_Given request:_ Copy every line of text in each of the records below word for word, and leave the pictures out of your answer.

## Start

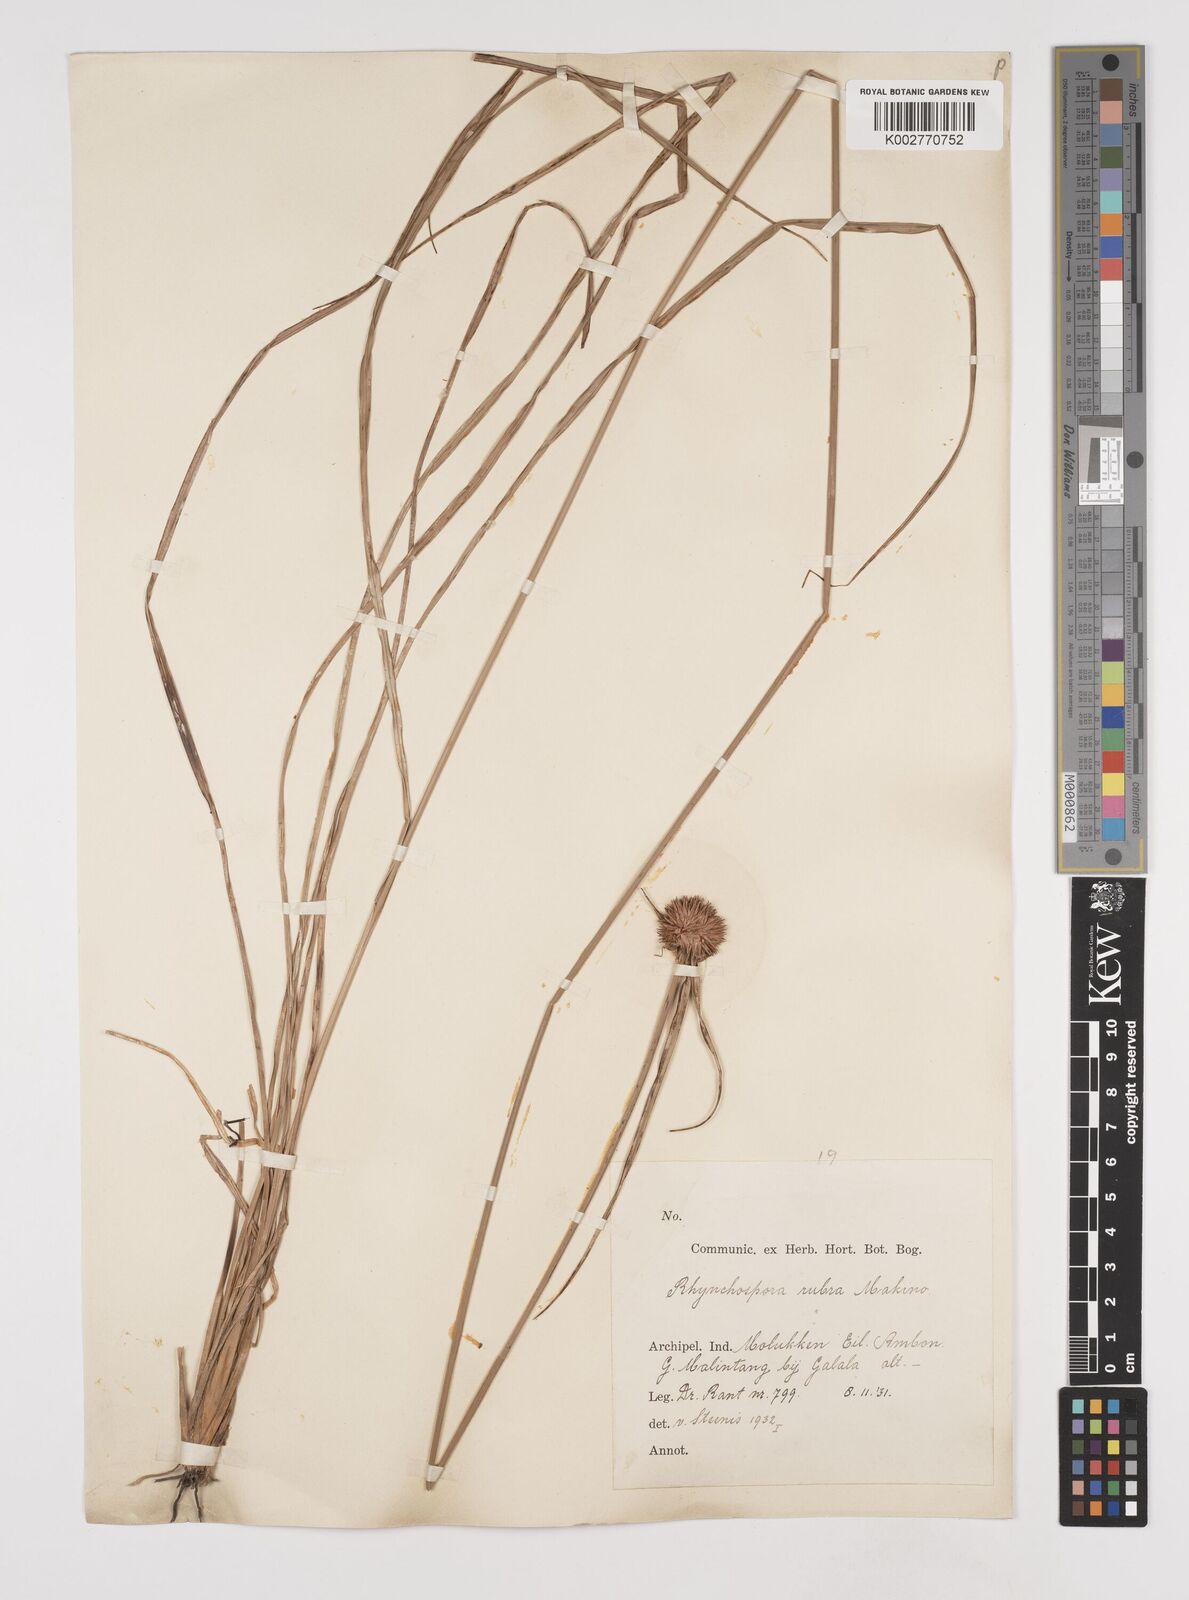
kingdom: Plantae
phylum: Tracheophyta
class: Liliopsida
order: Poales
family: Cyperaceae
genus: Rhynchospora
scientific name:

## End

_Completed task:_
kingdom: Plantae
phylum: Tracheophyta
class: Liliopsida
order: Poales
family: Cyperaceae
genus: Rhynchospora
scientific name:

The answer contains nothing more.